Can you extract every line of the data below that contains the word "Government", counting only matches with the same capitalization?
──────────────────────────────
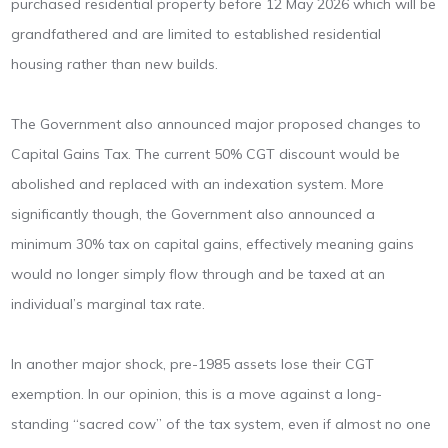
purchased residential property before 12 May 2026 which will be
grandfathered and are limited to established residential
housing rather than new builds.
The Government also announced major proposed changes to
Capital Gains Tax. The current 50% CGT discount would be
abolished and replaced with an indexation system. More
significantly though, the Government also announced a
minimum 30% tax on capital gains, effectively meaning gains
would no longer simply flow through and be taxed at an
individual’s marginal tax rate.
In another major shock, pre-1985 assets lose their CGT
exemption. In our opinion, this is a move against a long-
standing “sacred cow” of the tax system, even if almost no one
──────────────────────────────
> [Response area]
The Government also announced major proposed changes to
significantly though, the Government also announced a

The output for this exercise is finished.